IBM 75GXP 75GB (ATA-100, 7200RPM, 2MB): a deathstar, worked well for two years and then died slowly over a period of two months. It still works occasionally if I plug it in, although it now has an extremely loud vacuum cleaner like bearing noise that can be heard around the house.
Seagate 120GB (ATA-100, 7200RPM, 8MB): worked for about two weeks, then simply refused to be detected by the IDE controller. No idea what happened, but I just returned it for a refund.
Maxtor DM9 160GB (ATA-133, 7200RPM, 8MB): worked for about a year. Started acting weird at one point and the computer kept hanging during any disk access for a while; one day I just got a bunch of SMART errors when loading up windows. Lost all my PI campaign stuff and never managed to recover much from it.
Maxtor DM9 200GB (ATA-133, 7200RPM, 8MB): replacement for above drive that is working well so far, used in my main box. It's been about six months. The actual size is 203GB and about 89GB is used up. Most of the crap belongs to my brother though. Runs 24/7.
Some old Mac 160MB SCSI disk: still going strong after 15 years. That is what I call high quality. Slow as hell by today's standards though.
Quantum Bigfoot TS 19GB (ATA-33, 4000RPM, 2MB): weird looking 5.25" drive. Have had it for 7 years and never had a single problem. Currently used in my backup / retro game machine.

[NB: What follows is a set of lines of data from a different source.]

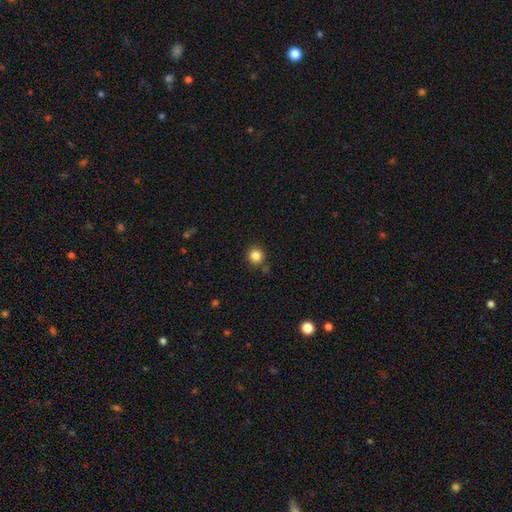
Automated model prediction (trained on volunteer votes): The model was most divided on "merging": none: 82%, minor disturbance: 11%, merger: 4%, major disturbance: 3%. More confident: how rounded — round (90%); smooth or featured — smooth (85%).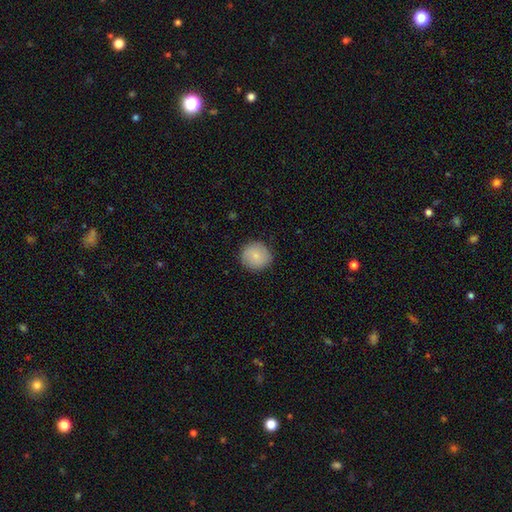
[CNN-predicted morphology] type=smooth (84%); roundness=round (90%); merging=none (88%).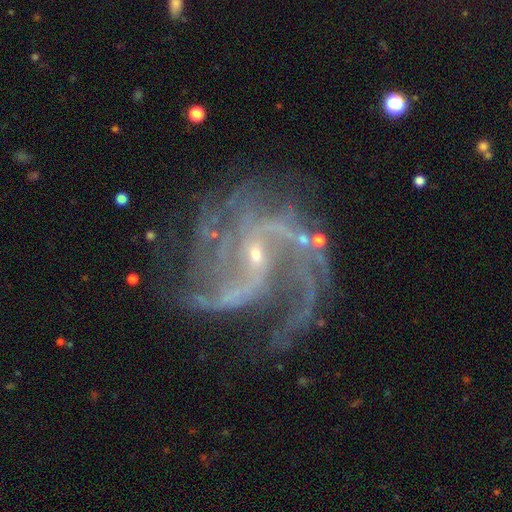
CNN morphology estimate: Q: Smooth or featured?
A: featured or disk (90%); runner-up: star or artifact (7%)
Q: Edge-on disk?
A: no (98%); runner-up: yes (2%)
Q: Bar?
A: weak (43%); runner-up: no (37%)
Q: Spiral arms?
A: yes (98%); runner-up: no (2%)
Q: Spiral winding?
A: medium (50%); runner-up: loose (33%)
Q: Spiral arm count?
A: 2 (32%); runner-up: 3 (24%)
Q: Bulge size?
A: small (83%); runner-up: moderate (11%)
Q: Merging?
A: none (57%); runner-up: major disturbance (21%)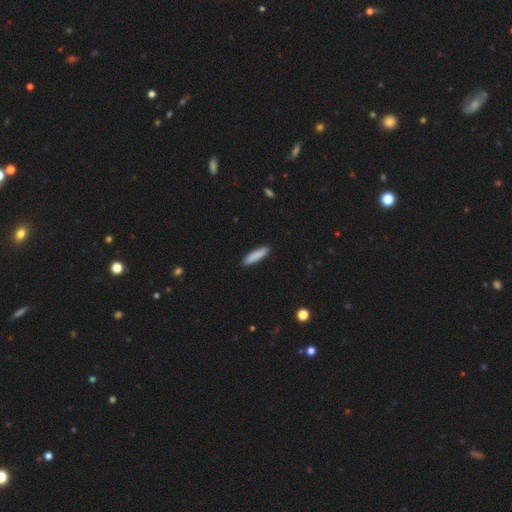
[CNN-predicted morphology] Q: Smooth or featured?
A: smooth (88%); runner-up: featured or disk (7%)
Q: How rounded?
A: cigar-shaped (80%); runner-up: in between (18%)
Q: Merging?
A: none (91%); runner-up: minor disturbance (6%)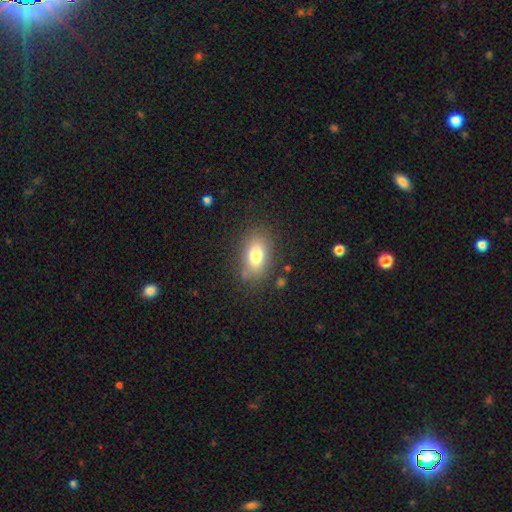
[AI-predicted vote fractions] The model was most divided on "smooth or featured": smooth: 77%, featured or disk: 13%, star or artifact: 10%. More confident: how rounded — in between (82%); merging — none (80%).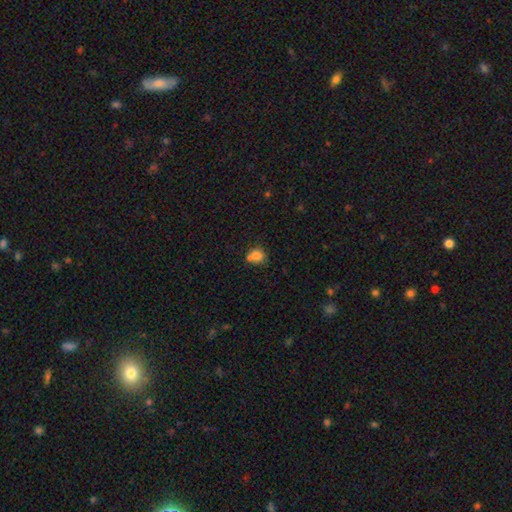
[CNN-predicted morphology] Q: Smooth or featured?
A: smooth (79%); runner-up: star or artifact (11%)
Q: How rounded?
A: round (63%); runner-up: in between (36%)
Q: Merging?
A: none (50%); runner-up: minor disturbance (23%)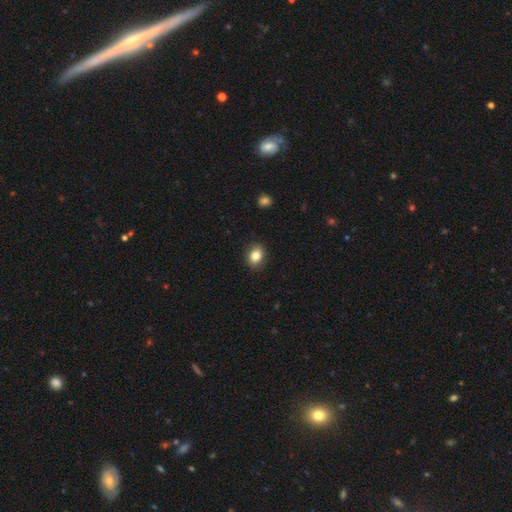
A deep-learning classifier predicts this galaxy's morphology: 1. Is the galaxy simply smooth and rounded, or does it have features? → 83% smooth, 9% star or artifact, 8% featured or disk.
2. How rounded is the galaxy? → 55% in between, 44% round, 1% cigar-shaped.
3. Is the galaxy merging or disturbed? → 88% none, 9% minor disturbance, 2% major disturbance, 1% merger.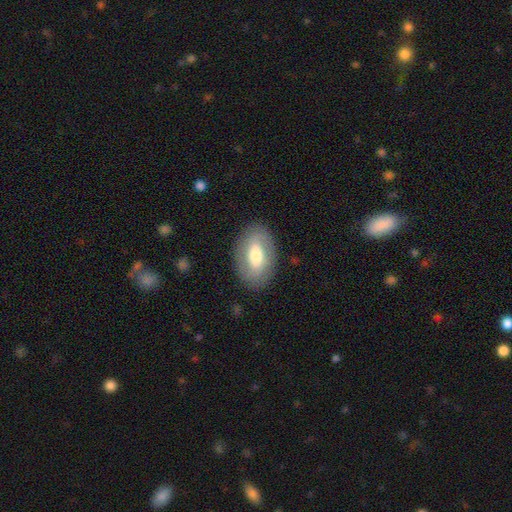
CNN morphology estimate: A smooth galaxy with no disk features (57%) that is in between round and cigar-shaped (89%).

Vote fractions:
- Smooth or featured? smooth: 57% / featured or disk: 36% / star or artifact: 7%
- How rounded? in between: 89% / round: 9% / cigar-shaped: 2%
- Merging? none: 84% / minor disturbance: 11% / major disturbance: 4% / merger: 1%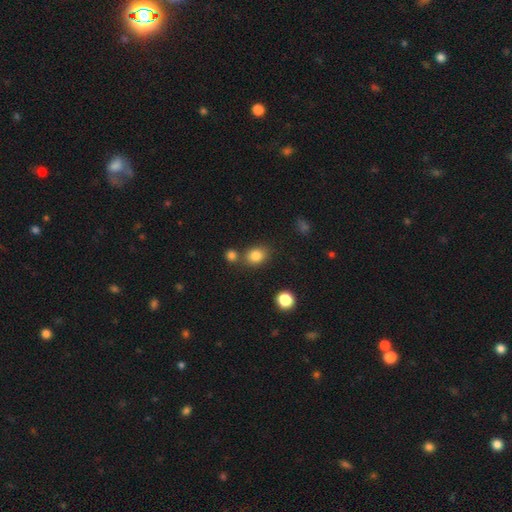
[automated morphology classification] type=smooth (83%); roundness=round (57%); merging=none (69%).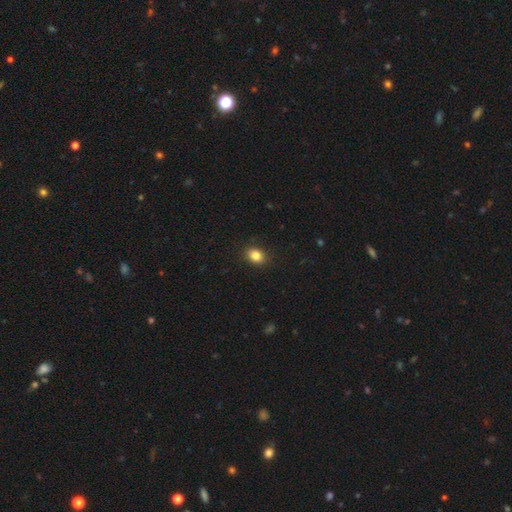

Anyway, I would say just get any 160GB 7200RPM 8MB cache drive. The 160GB models cost about $70-80, are pretty fast and seem to have the best price/capacity ratio at the moment. There are some faster/bigger drives out there, like the Maxtor 300GB 16MB cache disk (would be my choice if I was buying now), the 74GB Raptor and the Hitachi 500GB, but those all cost considerably more. SATA drives are only about $4 more than PATA ones, but at the same time they don't have any inherent advantages apart from cleaner cables. Last I checked Seagate had a longer warranty on their consumer drives than the other major companies, although that doesn't necessarily mean they are more reliable. I don't think any of the major manufacturers is really any more reliable than the others.
That was a long post, but I needed something to do while I was waiting for this graph render to finish.